Sebastien spoke at length regarding HathiTrust’s storage solution. During the initial search for a storage solution, HathiTrust was looking for a reasonably well-established company committed to digital preservation with an innovative roadmap whose storage product was scalable to meet the repository’s increasing needs. HathiTrust found these characteristics in Isilon, who produces the HathiTrust’s clustered NAS (network alliance storage) storage solution. The NAS is referred to as clustered because it is composed of nodes, each of which has both a CPU and storage which allows for simultaneous growth in brain power (CPI) while growing the storage size.
Another interesting feature of HathiTrust’s repository is it is comprised of two identical instances, one in Ann Arbor, and the other in Indiana University’s data center (Indiana University is one of HathiTrust’s partners). Sebastien noted that the main concern when running two instances is ensuring replication and consistency between the two.

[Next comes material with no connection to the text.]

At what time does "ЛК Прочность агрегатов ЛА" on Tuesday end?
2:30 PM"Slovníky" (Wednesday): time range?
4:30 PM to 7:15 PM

With all content active on both instances, users are served data from both. The only difference between the two is that content is ingested only in the Ann Arbor instance and is then replicated in the Indiana University instance. Having two identical instances of the HathiTrust repository is beneficial in numerous regards, particularly as a physical safety measure given the distance between the two institutions running the instances.
After the overview of digital preservation and the origins of HathiTrust, focus shifted to attendee questions, with the bulk relating to digital preservation and student skill sets. One attendee asked if digital is the last word on storage, or if another method will soon usurp its dominance. While both John and Sebastien indicated that presently spinning disk storage (e.g., SATA disks) is still fundamentally necessary for a trusted repository like HathiTrust, other newer formats like solid state storage are being developed and utilized in some repositories. However, as the HathiTrust representatives stated, the main issue with storage is cost.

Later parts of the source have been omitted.